Texto original:
——
Corrupción invencible

• La violencia se asoma todos los días y la principal solución es el traslado de militares

En las conferencias mañaneras que encabeza López Obrador se ha hecho referencia a la corrupción en 6 mil 588 ocasiones, según datos proporcionados por la consultora SPIN. Se cita a este fenómeno lesivo como la principal causa de la violencia, inclusive se le otorga la categoría de histórica.

El especialista Jorge Chabat refiere a la corrupción como un medio a través del cual la delincuencia organizada se relaciona con el Estado. A su vez, Peter Lusha afirma que la corrupción con fines criminales es progresiva al transitar por varias etapas: depredadora, parasitaria y simbiótica. México, en algunas de sus regiones, entidades federativas y municipios pudiera estar en la última etapa, la más delicada; las organizaciones delictivas trabajan en conjunto con el Estado y ambos se utilizan mutuamente.

  • La interrogante es cómo romper esta relación perversa. Desde luego, esfuerzos han existido y los hay, pero no son suficientes. A nivel federal, criticable o no, el énfasis se puso en la militarización de los cuerpos policiales, se apuesta a la ética y confianza que la ciudadanía tiene en las instituciones castrenses.

Los resultados son de todos conocidos. En el ámbito estatal las estrategias son dispares y volátiles. La violencia se asoma todos los días y la principal solución es el traslado de militares. La mezcla entre el crimen del fuero común y el federal pareciera ya irreconocible.

A nivel local, el Inegi publicó recientemente los resultados 2021 de la Encuesta Nacional de Calidad e Impacto Gubernamental, misma que tiene entre otros objetivos generar estimaciones sobre la prevalencia de víctimas de actos de corrupción. Los datos son reveladores, 14 mil 701 ciudadanos por cada 100 mil habitantes a nivel nacional han experimento un acto de corrupción, de éstos, la mayor parte se concentra en las tareas policiales. Lo cual confirma lo que ya se conocía, las policías municipales son las más corruptas y en las que menos confía la población.
——
(Entradas del conjunto de datos)
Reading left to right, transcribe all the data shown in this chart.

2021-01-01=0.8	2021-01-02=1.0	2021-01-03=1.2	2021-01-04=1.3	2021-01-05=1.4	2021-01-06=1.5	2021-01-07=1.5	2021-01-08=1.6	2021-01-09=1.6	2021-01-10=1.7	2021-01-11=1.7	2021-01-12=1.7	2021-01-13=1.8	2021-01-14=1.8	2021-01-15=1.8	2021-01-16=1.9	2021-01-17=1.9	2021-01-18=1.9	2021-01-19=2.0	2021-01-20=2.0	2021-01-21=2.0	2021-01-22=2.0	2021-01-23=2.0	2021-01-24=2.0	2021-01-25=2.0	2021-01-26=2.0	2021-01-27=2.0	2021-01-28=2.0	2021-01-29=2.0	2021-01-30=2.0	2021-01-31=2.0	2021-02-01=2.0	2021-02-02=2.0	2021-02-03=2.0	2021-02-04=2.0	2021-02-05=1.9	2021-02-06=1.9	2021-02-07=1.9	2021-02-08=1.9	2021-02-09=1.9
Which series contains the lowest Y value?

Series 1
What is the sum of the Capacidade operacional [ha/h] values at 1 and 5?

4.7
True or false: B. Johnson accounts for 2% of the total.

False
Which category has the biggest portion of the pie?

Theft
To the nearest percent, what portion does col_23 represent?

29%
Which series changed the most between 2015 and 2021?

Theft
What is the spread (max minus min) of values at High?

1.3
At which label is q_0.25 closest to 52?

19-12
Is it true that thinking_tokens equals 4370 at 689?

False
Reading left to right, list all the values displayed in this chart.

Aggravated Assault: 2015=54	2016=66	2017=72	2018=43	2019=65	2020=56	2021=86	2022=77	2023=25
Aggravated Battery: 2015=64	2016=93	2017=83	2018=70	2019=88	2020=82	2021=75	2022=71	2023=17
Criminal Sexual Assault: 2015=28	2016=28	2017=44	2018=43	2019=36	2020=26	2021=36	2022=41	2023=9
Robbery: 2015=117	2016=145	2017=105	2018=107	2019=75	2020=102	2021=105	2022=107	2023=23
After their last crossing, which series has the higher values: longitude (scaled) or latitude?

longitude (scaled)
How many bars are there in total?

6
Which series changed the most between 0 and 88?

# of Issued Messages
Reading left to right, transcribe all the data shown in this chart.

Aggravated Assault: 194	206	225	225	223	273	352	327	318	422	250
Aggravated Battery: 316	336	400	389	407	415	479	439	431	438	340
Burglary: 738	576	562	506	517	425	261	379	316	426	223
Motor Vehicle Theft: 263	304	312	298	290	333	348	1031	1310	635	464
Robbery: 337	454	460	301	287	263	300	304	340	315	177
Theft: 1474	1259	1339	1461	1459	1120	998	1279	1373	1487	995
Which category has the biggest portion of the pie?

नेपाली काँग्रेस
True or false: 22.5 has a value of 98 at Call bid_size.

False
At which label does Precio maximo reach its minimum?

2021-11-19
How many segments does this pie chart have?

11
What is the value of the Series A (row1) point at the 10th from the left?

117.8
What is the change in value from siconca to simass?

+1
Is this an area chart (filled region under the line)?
——
Instrucciones: Copia completo y sin ningún cambio el artículo de arriba sobre la corrupción.

Solución del ejercicio:
Corrupción invencible

• La violencia se asoma todos los días y la principal solución es el traslado de militares

En las conferencias mañaneras que encabeza López Obrador se ha hecho referencia a la corrupción en 6 mil 588 ocasiones, según datos proporcionados por la consultora SPIN. Se cita a este fenómeno lesivo como la principal causa de la violencia, inclusive se le otorga la categoría de histórica.

El especialista Jorge Chabat refiere a la corrupción como un medio a través del cual la delincuencia organizada se relaciona con el Estado. A su vez, Peter Lusha afirma que la corrupción con fines criminales es progresiva al transitar por varias etapas: depredadora, parasitaria y simbiótica. México, en algunas de sus regiones, entidades federativas y municipios pudiera estar en la última etapa, la más delicada; las organizaciones delictivas trabajan en conjunto con el Estado y ambos se utilizan mutuamente.

  • La interrogante es cómo romper esta relación perversa. Desde luego, esfuerzos han existido y los hay, pero no son suficientes. A nivel federal, criticable o no, el énfasis se puso en la militarización de los cuerpos policiales, se apuesta a la ética y confianza que la ciudadanía tiene en las instituciones castrenses.

Los resultados son de todos conocidos. En el ámbito estatal las estrategias son dispares y volátiles. La violencia se asoma todos los días y la principal solución es el traslado de militares. La mezcla entre el crimen del fuero común y el federal pareciera ya irreconocible.

A nivel local, el Inegi publicó recientemente los resultados 2021 de la Encuesta Nacional de Calidad e Impacto Gubernamental, misma que tiene entre otros objetivos generar estimaciones sobre la prevalencia de víctimas de actos de corrupción. Los datos son reveladores, 14 mil 701 ciudadanos por cada 100 mil habitantes a nivel nacional han experimento un acto de corrupción, de éstos, la mayor parte se concentra en las tareas policiales. Lo cual confirma lo que ya se conocía, las policías municipales son las más corruptas y en las que menos confía la población.